• Interview mit Digitale Selbstbestimmung (Finalist 2021)

    Das Projekt Digitale Selbstbestimmung, zielt auf die Vermittlung von Kernkompetenzen in den Bereichen Digitalisierung, Überwachung und Menschenrechte bei Jugendlichen ab und gibt notwendige Tools für den Schutz der Privatsphäre im Internet.

    Wie kam euch die Idee und was macht ihr genau?

    Als die Corona-Pandemie begann, wurde der Einfluss von unseren internetfähigen Geräten und Apps noch viel stärker wurde und durchdrang nunmehr alle Lebensbereiche. Sozialkontakte, Schule, Bildung – und wie schon seit langer Zeit – Freizeitgestaltung. Überall dominieren Apps unseren Alltag.
    Zunächst dachten wir an jene, die von dieser Entwicklung ausgeschlossen waren. Ältere Menschen, die kein Smart Phone besitzen oder für die diese Anwendungen zu kompliziert und nicht niederschwellig genug sind.
    In vielen Gesprächen wurde uns klar, dass wir alle mit negativen Konsequenzen der Digitalisierung zu kämpfen haben, weshalb wir unsere Idee konkretisierten- Wir beschlossen Digitale Selbstbestimmung in Schulen mit Kindern, Jugendlichen und ihren Lehrpersonen zu erarbeiten.

    Was bereitet euch im Moment schlaflose Nächte?

    Konstant fragen wir uns, wie wir Machtlosigkeit und Gleichgültigkeit gegenüber negativer Entwicklung im Internet überwinden können. Das Thema ist teilweise so komplex, dass es leicht ist, sich einfach geschlagen zu geben. Nutzer:innen zu sensibilisieren, aufzurütteln und zu befähigen ihr Nutzungsverhalten zu reflektieren und zu verändern ist unsere wichtigste und schwierigste Aufgabe – die uns auch manchmal bis spät in der Nacht wach hält.  

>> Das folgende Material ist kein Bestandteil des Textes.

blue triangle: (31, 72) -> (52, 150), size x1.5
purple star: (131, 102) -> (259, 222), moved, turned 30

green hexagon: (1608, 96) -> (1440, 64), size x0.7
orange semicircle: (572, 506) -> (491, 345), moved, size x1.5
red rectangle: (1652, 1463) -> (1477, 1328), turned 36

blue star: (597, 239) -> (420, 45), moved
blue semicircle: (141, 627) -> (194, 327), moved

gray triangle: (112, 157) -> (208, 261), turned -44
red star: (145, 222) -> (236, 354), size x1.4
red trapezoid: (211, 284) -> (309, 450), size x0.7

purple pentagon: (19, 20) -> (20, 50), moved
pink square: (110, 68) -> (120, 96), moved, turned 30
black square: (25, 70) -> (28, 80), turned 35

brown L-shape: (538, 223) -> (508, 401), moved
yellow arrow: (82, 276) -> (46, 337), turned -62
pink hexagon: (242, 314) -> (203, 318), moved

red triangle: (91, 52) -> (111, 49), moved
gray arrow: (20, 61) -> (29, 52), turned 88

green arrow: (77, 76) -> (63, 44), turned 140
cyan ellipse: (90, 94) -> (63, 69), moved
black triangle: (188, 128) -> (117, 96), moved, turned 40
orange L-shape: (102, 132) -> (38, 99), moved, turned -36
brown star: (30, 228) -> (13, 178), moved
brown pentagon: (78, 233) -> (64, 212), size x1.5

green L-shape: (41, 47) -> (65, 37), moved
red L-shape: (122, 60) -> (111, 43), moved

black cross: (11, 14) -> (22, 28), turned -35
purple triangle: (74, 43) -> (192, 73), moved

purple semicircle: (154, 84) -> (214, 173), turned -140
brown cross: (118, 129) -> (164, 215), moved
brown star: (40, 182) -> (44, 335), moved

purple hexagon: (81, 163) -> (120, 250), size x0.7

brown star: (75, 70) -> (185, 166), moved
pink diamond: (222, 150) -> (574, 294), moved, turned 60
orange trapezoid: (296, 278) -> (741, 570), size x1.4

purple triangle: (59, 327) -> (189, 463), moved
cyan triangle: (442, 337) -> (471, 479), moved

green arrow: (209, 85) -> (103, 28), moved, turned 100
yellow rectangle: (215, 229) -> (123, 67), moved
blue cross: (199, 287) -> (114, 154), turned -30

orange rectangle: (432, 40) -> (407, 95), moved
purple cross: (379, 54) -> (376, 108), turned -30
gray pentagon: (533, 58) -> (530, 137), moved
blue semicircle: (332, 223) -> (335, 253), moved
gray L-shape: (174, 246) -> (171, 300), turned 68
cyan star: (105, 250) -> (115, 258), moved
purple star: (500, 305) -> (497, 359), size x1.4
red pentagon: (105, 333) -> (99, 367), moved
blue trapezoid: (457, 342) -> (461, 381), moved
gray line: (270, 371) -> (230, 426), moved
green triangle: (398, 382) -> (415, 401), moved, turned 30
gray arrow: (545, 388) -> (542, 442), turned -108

    Wie verschafft ihr euch Ausgleich?

    Kay verbringt Zeit mit seiner Tochter und liest Bücher. Mark geht ins Grüne und nimmt die Gitarre in die Hand. Ausgleich bedeutet jedenfalls für uns beide Raum für bildschirmfreie Zeit zu schaffen. 

    Welchen Impact hat euer Projekt auf euer Umfeld?

    Seit wir begannen an unserer Idee zu arbeiten, führen wir fast täglich Gespräche mit Freund:innen und Familie. Familien-WhatsApp Gruppen sind auf Signal emigriert und vor allem ältere Verwandte haben erstmals begonnen ein bisschen vorsichtiger über ihren Alltag auf Facebook zu posten. Aber auch wir selbst konfrontieren einander auf dieser Reise zur digitalen Selbstbestimmung mit dem Nutzungsverhalten des Anderen.

    Wie sieht euer vollendetes Projekt aus?

    Unser vollendetes Projekt hat Lösungen parat, die mit der Zielgruppe selbst erarbeitet wurden. Wir haben Komplexes vereinfacht und Schüler:innen, die unsere Workshops miterleben oder deren Lehrpersonen mit unseren Materialien arbeiten, verändern ihr Nutzungsverhalten. Sie übernehmen Kontrolle über ihre Datenströme und bewegen sich sicherer und gleichzeitig freier im Netz.